_Dataset:_

────────

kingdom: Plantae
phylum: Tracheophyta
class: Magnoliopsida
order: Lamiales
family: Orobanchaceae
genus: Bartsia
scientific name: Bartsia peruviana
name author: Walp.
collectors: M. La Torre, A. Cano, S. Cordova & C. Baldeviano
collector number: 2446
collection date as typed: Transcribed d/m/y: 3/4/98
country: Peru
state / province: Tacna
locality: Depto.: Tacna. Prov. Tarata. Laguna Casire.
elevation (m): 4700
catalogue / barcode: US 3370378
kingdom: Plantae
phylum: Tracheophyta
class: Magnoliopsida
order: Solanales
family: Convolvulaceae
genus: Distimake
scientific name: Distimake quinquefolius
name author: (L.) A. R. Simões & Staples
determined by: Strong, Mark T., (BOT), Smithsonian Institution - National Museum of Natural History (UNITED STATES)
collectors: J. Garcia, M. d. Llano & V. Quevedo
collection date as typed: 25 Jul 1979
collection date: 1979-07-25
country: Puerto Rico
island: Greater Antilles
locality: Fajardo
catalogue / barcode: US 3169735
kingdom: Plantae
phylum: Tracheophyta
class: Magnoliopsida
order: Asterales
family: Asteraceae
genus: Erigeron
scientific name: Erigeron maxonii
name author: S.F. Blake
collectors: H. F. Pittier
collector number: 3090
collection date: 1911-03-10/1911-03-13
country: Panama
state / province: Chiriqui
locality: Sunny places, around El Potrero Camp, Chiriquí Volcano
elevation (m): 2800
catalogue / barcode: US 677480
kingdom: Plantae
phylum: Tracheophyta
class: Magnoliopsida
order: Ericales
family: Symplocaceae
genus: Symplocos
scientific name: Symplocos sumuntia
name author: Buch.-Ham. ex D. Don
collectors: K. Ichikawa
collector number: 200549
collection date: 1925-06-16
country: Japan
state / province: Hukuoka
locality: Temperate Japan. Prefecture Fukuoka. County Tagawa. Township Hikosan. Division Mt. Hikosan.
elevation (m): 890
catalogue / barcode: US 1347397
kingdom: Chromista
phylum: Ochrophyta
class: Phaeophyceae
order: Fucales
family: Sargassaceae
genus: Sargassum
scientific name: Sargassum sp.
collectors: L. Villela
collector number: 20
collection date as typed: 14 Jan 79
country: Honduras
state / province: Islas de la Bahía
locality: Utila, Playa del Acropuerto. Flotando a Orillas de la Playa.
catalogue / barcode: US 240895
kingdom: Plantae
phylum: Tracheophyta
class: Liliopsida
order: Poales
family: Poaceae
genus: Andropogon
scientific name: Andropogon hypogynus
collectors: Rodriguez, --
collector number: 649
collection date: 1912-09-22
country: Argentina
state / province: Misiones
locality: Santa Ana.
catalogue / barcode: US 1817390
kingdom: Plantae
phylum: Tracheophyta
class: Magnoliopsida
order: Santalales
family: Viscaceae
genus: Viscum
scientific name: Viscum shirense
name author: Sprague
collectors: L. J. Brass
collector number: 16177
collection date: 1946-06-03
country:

────────

_Job:_ Please write out every line of the data above word for word, with each field name and value unchanged and in the same order.

_Written solution:_
kingdom: Plantae
phylum: Tracheophyta
class: Magnoliopsida
order: Lamiales
family: Orobanchaceae
genus: Bartsia
scientific name: Bartsia peruviana
name author: Walp.
collectors: M. La Torre, A. Cano, S. Cordova & C. Baldeviano
collector number: 2446
collection date as typed: Transcribed d/m/y: 3/4/98
country: Peru
state / province: Tacna
locality: Depto.: Tacna. Prov. Tarata. Laguna Casire.
elevation (m): 4700
catalogue / barcode: US 3370378
kingdom: Plantae
phylum: Tracheophyta
class: Magnoliopsida
order: Solanales
family: Convolvulaceae
genus: Distimake
scientific name: Distimake quinquefolius
name author: (L.) A. R. Simões & Staples
determined by: Strong, Mark T., (BOT), Smithsonian Institution - National Museum of Natural History (UNITED STATES)
collectors: J. Garcia, M. d. Llano & V. Quevedo
collection date as typed: 25 Jul 1979
collection date: 1979-07-25
country: Puerto Rico
island: Greater Antilles
locality: Fajardo
catalogue / barcode: US 3169735
kingdom: Plantae
phylum: Tracheophyta
class: Magnoliopsida
order: Asterales
family: Asteraceae
genus: Erigeron
scientific name: Erigeron maxonii
name author: S.F. Blake
collectors: H. F. Pittier
collector number: 3090
collection date: 1911-03-10/1911-03-13
country: Panama
state / province: Chiriqui
locality: Sunny places, around El Potrero Camp, Chiriquí Volcano
elevation (m): 2800
catalogue / barcode: US 677480
kingdom: Plantae
phylum: Tracheophyta
class: Magnoliopsida
order: Ericales
family: Symplocaceae
genus: Symplocos
scientific name: Symplocos sumuntia
name author: Buch.-Ham. ex D. Don
collectors: K. Ichikawa
collector number: 200549
collection date: 1925-06-16
country: Japan
state / province: Hukuoka
locality: Temperate Japan. Prefecture Fukuoka. County Tagawa. Township Hikosan. Division Mt. Hikosan.
elevation (m): 890
catalogue / barcode: US 1347397
kingdom: Chromista
phylum: Ochrophyta
class: Phaeophyceae
order: Fucales
family: Sargassaceae
genus: Sargassum
scientific name: Sargassum sp.
collectors: L. Villela
collector number: 20
collection date as typed: 14 Jan 79
country: Honduras
state / province: Islas de la Bahía
locality: Utila, Playa del Acropuerto. Flotando a Orillas de la Playa.
catalogue / barcode: US 240895
kingdom: Plantae
phylum: Tracheophyta
class: Liliopsida
order: Poales
family: Poaceae
genus: Andropogon
scientific name: Andropogon hypogynus
collectors: Rodriguez, --
collector number: 649
collection date: 1912-09-22
country: Argentina
state / province: Misiones
locality: Santa Ana.
catalogue / barcode: US 1817390
kingdom: Plantae
phylum: Tracheophyta
class: Magnoliopsida
order: Santalales
family: Viscaceae
genus: Viscum
scientific name: Viscum shirense
name author: Sprague
collectors: L. J. Brass
collector number: 16177
collection date: 1946-06-03
country:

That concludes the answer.